Solche Informationen erhalten angehende Quereinsteiger beispielsweise bei Berufs- und Branchenverbänden oder von Menschen, die bereits in der Branche oder dem Beruf arbeiten. Dabei sollte immer im Hinterkopf behalten werden, dass dies subjektive Erfahrungen einer Person sein können. Ein deutlicheres Bild vom Arbeitsalltag können Sie sich verschaffen, indem Sie einen Tag zur Probe arbeiten oder ein Praktikum absolvieren. Diese „Praxiserfahrung“ lässt sich auch in Hinblick auf eine Bewerbung verwerten. Gerade als Quereinsteiger zeigen Sie Einsatzwillen und können vorab unter Beweis stellen, dass Sie sich trotz mangelnder Kenntnisse für die Stelle eignen.

Initiativbewerbung – Augenmerk auf Quereinsteiger

Für Quereinsteiger besteht prinzipiell die Schwierigkeit, dass Personaler ihre Bewerbung überhaupt zur Kenntnis nehmen müssen. Eine Bewerbung, die fachlich nicht passt, geht im Bewerbungsstapel unter, wenn sie nicht auf besondere Art die Neugier des Personalers weckt oder Überzeugungsarbeit leistet.

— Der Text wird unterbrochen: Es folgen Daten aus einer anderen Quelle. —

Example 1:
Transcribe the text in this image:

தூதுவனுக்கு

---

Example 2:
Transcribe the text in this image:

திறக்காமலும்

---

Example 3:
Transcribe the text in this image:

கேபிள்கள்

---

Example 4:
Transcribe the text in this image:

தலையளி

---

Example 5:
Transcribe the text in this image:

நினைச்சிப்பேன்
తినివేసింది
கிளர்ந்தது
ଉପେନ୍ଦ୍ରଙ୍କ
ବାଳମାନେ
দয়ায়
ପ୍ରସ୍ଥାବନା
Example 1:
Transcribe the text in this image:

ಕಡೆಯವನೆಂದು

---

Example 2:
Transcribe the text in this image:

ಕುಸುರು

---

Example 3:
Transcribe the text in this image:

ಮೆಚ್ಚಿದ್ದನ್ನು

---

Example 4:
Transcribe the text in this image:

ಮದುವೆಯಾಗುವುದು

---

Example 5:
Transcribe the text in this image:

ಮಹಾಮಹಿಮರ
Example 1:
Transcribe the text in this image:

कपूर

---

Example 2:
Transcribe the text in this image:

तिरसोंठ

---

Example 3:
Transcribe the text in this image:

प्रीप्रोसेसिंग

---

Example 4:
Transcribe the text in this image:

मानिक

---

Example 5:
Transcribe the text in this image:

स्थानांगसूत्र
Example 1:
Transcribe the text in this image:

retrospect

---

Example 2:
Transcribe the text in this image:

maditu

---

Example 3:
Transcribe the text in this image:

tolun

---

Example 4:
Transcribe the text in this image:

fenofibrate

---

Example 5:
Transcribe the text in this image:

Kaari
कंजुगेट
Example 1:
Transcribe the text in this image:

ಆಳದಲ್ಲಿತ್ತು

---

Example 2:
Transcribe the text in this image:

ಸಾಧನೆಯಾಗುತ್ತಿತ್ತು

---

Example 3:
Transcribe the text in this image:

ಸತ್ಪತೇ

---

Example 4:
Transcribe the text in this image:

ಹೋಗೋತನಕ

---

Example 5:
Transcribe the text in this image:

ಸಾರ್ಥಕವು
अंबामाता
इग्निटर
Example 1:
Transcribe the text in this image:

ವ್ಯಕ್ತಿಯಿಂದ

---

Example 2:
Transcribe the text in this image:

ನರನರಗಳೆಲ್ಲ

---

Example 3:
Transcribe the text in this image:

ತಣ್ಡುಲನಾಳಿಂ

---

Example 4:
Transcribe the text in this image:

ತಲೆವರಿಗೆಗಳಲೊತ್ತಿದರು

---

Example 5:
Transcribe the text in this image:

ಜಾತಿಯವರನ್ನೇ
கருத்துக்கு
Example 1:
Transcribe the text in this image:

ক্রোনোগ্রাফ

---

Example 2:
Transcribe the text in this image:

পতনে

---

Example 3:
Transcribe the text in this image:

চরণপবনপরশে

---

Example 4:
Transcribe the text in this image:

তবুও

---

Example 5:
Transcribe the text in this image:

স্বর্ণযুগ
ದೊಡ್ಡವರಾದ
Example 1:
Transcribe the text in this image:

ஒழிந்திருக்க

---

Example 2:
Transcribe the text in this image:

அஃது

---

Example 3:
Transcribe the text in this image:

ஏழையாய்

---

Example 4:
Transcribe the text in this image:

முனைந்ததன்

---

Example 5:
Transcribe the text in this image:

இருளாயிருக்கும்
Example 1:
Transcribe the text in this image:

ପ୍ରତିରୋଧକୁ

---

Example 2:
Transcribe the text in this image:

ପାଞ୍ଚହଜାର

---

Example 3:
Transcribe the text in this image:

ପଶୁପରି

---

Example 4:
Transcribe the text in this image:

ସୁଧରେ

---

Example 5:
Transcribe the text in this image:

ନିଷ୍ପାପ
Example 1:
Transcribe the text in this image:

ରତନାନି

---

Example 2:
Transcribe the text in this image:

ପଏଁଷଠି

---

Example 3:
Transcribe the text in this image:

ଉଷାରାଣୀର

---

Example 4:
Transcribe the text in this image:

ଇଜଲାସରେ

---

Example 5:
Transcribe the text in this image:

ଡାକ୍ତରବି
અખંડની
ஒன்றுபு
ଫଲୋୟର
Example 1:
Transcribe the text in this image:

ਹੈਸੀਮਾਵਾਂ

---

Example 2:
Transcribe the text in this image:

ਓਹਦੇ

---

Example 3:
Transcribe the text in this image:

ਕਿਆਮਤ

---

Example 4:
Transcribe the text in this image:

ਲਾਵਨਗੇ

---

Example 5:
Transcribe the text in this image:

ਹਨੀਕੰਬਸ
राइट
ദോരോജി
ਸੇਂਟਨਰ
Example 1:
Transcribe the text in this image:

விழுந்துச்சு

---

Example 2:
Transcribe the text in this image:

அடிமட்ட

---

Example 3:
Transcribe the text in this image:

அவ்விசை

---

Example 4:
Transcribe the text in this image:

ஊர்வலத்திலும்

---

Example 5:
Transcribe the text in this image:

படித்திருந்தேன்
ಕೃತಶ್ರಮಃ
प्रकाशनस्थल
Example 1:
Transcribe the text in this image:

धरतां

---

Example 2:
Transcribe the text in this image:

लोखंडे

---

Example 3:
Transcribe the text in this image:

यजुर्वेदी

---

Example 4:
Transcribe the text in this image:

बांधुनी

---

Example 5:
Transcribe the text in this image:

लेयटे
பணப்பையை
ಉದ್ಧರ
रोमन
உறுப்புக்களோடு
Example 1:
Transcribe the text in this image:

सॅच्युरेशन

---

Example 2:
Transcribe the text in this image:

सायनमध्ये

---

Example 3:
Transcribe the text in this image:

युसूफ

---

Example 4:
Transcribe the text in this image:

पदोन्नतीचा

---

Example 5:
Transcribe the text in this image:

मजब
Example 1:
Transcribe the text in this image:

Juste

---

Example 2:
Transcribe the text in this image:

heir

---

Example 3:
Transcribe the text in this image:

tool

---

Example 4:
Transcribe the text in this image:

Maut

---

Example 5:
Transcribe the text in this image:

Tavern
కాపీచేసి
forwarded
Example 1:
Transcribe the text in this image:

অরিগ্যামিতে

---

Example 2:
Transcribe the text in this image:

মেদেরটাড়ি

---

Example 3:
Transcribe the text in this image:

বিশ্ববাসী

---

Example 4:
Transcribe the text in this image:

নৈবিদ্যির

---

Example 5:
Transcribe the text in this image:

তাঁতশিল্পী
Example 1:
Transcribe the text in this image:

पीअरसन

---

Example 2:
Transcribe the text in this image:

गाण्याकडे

So sollten Bewerber sich umfangreich über das Unternehmen informieren und am besten mehr wissen, als die Mitarbeiter, die dort bereits arbeiten. Weil Quereinsteiger bei ihrer Neuorientierung ohnehin viele Informationen beschaffen müssen, können sie mit diesem Wissen im Bewerbungsprozess punkten. Die wichtigsten Fakten sollten am besten in einer Mappe festgehalten werden.

Ist der richtige Ansprechpartner in dem Wunschberuf ausfindig gemacht, steht Ihnen nichts mehr im Weg die Initiativbewerbung anzugehen. Der Vorteil dieser Art der Bewerbung liegt vor allem darin, dass Sie sich weder an einem Stellenprofil messen lassen, noch andere, vielleicht besser qualifizierte Bewerber, ausstechen müssen. Bewerben Sie sich initiativ, dann ist Ihre Bewerbung, die einzige die beim Personaler auf dem Tisch liegt. Auch Online-Bewerbung, die initiativ versendet werden, versprechen Erfolg. Hier gilt es ebenfalls, eine aussagekräftige Bewerbung am besten mit Arbeitsproben zu senden. Bevor Sie eine Bewerbung aussenden, unabhängig davon ob Sie dies auf dem postalen oder dem elektronischen Weg tun, informieren Sie sich genaustens darüber an wen Sie sich am besten wenden können. Landet Ihre Initiativbewerbung an der falschen Stelle, dann sind die Chancen gleich null, dass sie beachtet wird und Sie den Job bekommen.

Wartezeit

Zu den Kompetenzen eines Quereinsteigers sollten vor allem auch Geduld und Flexibilität zählen. Denn auch mit einer Initiativbewerbung sind die Chancen als Quereinsteiger realistisch betrachtet geringer als mit einer regulären Ausbildung. Daher heißt es auch nach dem Versenden dem Initiativschreiben erst einmal abwarten. Sie können nicht erwarten innerhalb kürzester Zeit eine Rückmeldung zu erhalten. Außerdem sind auch die Erfolgschancen nicht grundsätzlich als hoch einzuschätzen. Dennoch bringt Sie jede Initiativbewerbung bei einem Unternehmen ins Gespräch. Das bedeutet auch, dass Sie Kontakte in dem Beruf und in der Branche knüpfen können. Diese sind sehr nützlich und helfen Ihnen letztlich auch als Quereinsteiger eine Stelle zu finden.